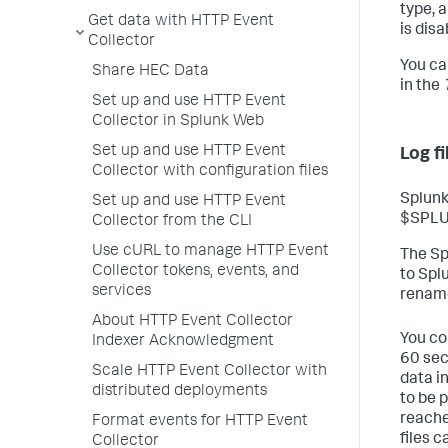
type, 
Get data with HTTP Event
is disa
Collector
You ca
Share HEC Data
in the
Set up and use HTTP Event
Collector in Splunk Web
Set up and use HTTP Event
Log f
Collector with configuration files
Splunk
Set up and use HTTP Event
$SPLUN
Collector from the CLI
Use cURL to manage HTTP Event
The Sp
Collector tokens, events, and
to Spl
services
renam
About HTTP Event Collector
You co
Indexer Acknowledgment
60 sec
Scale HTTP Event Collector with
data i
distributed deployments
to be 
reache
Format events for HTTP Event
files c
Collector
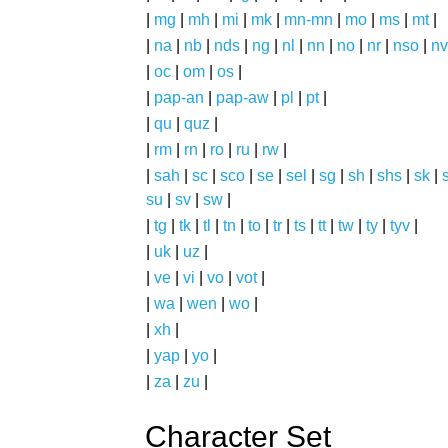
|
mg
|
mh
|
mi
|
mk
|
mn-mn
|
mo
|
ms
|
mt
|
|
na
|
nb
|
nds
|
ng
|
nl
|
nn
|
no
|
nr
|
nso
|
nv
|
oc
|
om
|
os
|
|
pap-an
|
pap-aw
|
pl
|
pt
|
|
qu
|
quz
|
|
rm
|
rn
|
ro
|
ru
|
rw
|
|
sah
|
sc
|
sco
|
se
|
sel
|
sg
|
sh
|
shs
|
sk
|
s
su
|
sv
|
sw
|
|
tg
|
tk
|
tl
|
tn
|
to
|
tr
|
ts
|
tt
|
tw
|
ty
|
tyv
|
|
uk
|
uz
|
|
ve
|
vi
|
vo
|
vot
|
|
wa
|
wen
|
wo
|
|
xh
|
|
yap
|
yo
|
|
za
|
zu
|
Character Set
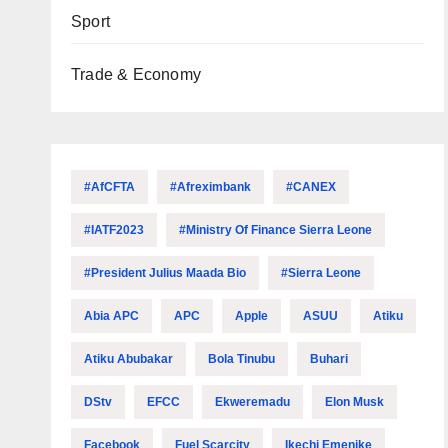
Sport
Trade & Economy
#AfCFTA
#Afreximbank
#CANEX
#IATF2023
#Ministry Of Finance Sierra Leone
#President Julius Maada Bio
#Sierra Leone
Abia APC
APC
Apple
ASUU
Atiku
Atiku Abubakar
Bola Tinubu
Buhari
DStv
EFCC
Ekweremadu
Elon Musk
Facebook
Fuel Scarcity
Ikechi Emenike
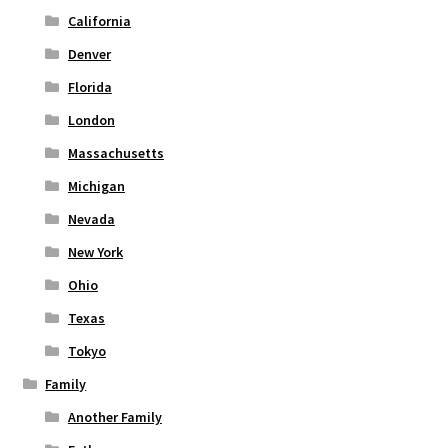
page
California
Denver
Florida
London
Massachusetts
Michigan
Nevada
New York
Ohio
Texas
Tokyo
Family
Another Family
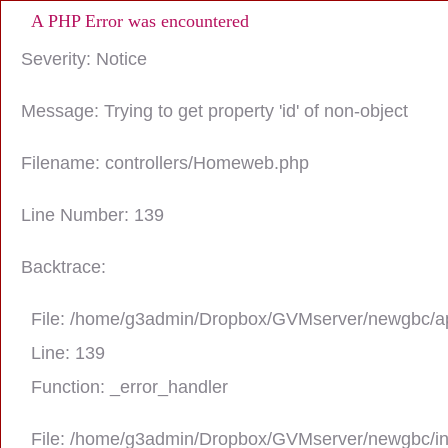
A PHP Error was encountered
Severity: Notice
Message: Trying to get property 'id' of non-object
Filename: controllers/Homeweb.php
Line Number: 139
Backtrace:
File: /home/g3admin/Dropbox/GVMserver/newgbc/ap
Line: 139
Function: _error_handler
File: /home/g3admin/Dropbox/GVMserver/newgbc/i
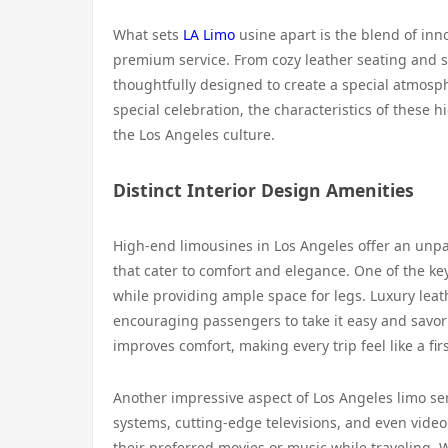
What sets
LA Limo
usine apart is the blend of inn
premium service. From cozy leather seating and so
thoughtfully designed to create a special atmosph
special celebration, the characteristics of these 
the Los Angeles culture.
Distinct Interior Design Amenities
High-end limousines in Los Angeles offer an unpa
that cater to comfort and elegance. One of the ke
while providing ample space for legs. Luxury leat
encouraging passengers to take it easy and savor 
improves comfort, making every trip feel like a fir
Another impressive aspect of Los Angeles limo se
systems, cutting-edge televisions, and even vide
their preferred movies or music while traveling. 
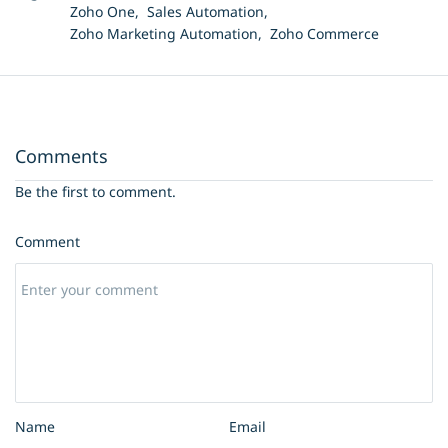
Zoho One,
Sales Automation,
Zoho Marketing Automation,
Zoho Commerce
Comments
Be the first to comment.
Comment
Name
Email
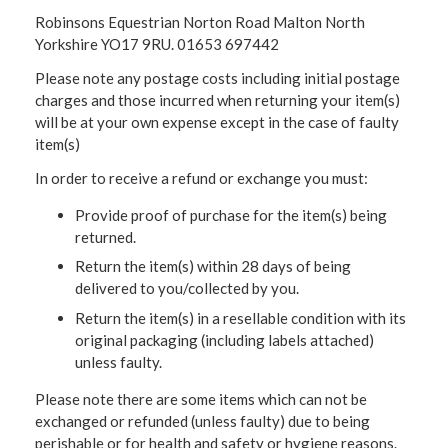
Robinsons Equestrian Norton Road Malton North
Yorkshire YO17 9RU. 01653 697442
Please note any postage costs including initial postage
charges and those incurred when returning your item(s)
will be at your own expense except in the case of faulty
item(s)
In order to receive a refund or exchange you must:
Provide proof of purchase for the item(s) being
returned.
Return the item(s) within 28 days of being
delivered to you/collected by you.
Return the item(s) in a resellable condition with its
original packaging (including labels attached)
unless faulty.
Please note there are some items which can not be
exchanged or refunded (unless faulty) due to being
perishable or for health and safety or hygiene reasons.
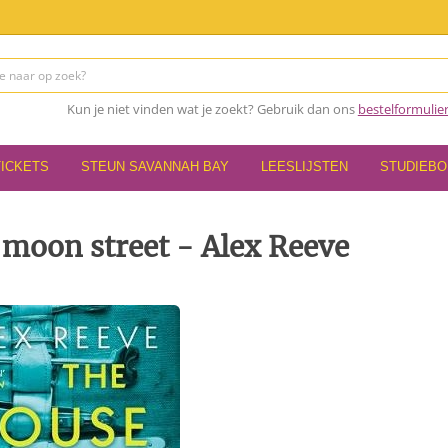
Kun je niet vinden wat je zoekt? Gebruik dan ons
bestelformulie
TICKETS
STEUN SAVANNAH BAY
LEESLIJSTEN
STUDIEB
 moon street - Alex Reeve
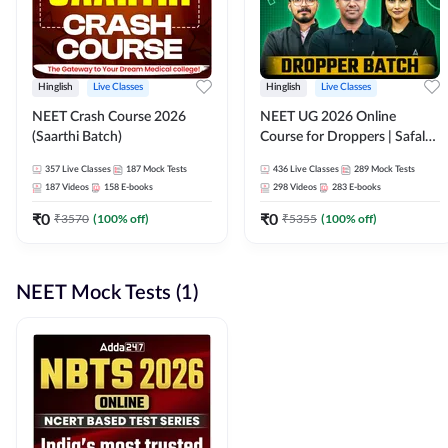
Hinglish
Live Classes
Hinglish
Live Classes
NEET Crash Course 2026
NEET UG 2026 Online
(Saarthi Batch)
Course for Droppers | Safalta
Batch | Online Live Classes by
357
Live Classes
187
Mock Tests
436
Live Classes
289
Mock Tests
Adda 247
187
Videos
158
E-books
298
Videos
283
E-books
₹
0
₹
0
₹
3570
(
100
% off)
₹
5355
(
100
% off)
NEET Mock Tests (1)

==*==

> [WHAT THE TASK REQUIRES]: Transcribe the text read from every entry above, line for line and without changes. Leave the pictures out of your answer.

> [FINISHED TASK]:
type, 
Get data with HTTP Event
is disa
Collector
You ca
Share HEC Data
in the
Set up and use HTTP Event
Collector in Splunk Web
Set up and use HTTP Event
Log f
Collector with configuration files
Splunk
Set up and use HTTP Event
$SPLUN
Collector from the CLI
Use cURL to manage HTTP Event
The Sp
Collector tokens, events, and
to Spl
services
renam
About HTTP Event Collector
You co
Indexer Acknowledgment
60 sec
Scale HTTP Event Collector with
data i
distributed deployments
to be 
reache
Format events for HTTP Event
files c
Collector
|
mg
|
mh
|
mi
|
mk
|
mn-mn
|
mo
|
ms
|
mt
|
|
na
|
nb
|
nds
|
ng
|
nl
|
nn
|
no
|
nr
|
nso
|
nv
|
oc
|
om
|
os
|
|
pap-an
|
pap-aw
|
pl
|
pt
|
|
qu
|
quz
|
|
rm
|
rn
|
ro
|
ru
|
rw
|
|
sah
|
sc
|
sco
|
se
|
sel
|
sg
|
sh
|
shs
|
sk
|
s
su
|
sv
|
sw
|
|
tg
|
tk
|
tl
|
tn
|
to
|
tr
|
ts
|
tt
|
tw
|
ty
|
tyv
|
|
uk
|
uz
|
|
ve
|
vi
|
vo
|
vot
|
|
wa
|
wen
|
wo
|
|
xh
|
|
yap
|
yo
|
|
za
|
zu
|
Character Set
Sport
Trade & Economy
#AfCFTA
#Afreximbank
#CANEX
#IATF2023
#Ministry Of Finance Sierra Leone
#President Julius Maada Bio
#Sierra Leone
Abia APC
APC
Apple
ASUU
Atiku
Atiku Abubakar
Bola Tinubu
Buhari
DStv
EFCC
Ekweremadu
Elon Musk
Facebook
Fuel Scarcity
Ikechi Emenike
page
California
Denver
Florida
London
Massachusetts
Michigan
Nevada
New York
Ohio
Texas
Tokyo
Family
Another Family
A PHP Error was encountered
Severity: Notice
Message: Trying to get property 'id' of non-object
Filename: controllers/Homeweb.php
Line Number: 139
Backtrace:
File: /home/g3admin/Dropbox/GVMserver/newgbc/ap
Line: 139
Function: _error_handler
File: /home/g3admin/Dropbox/GVMserver/newgbc/i
What sets
LA Limo
usine apart is the blend of inn
premium service. From cozy leather seating and so
thoughtfully designed to create a special atmosph
special celebration, the characteristics of these 
the Los Angeles culture.
Distinct Interior Design Amenities
High-end limousines in Los Angeles offer an unpa
that cater to comfort and elegance. One of the ke
while providing ample space for legs. Luxury leat
encouraging passengers to take it easy and savor 
improves comfort, making every trip feel like a fir
Another impressive aspect of Los Angeles limo se
systems, cutting-edge televisions, and even vide
their preferred movies or music while traveling. 
Zoho One,
Sales Automation,
Zoho Marketing Automation,
Zoho Commerce
Comments
Be the first to comment.
Comment
Name
Email
Robinsons Equestrian Norton Road Malton North
Yorkshire YO17 9RU. 01653 697442
Please note any postage costs including initial postage
charges and those incurred when returning your item(s)
will be at your own expense except in the case of faulty
item(s)
In order to receive a refund or exchange you must:
Provide proof of purchase for the item(s) being
returned.
Return the item(s) within 28 days of being
delivered to you/collected by you.
Return the item(s) in a resellable condition with its
original packaging (including labels attached)
unless faulty.
Please note there are some items which can not be
exchanged or refunded (unless faulty) due to being
perishable or for health and safety or hygiene reasons.
Kun je niet vinden wat je zoekt? Gebruik dan ons
bestelformulie
TICKETS
STEUN SAVANNAH BAY
LEESLIJSTEN
STUDIEB
 moon street - Alex Reeve
Hinglish
Live Classes
Hinglish
Live Classes
NEET Crash Course 2026
NEET UG 2026 Online
(Saarthi Batch)
Course for Droppers | Safalta
Batch | Online Live Classes by
357
Live Classes
187
Mock Tests
436
Live Classes
289
Mock Tests
Adda 247
187
Videos
158
E-books
298
Videos
283
E-books
₹
0
₹
0
₹
3570
(
100
% off)
₹
5355
(
100
% off)
NEET Mock Tests (1)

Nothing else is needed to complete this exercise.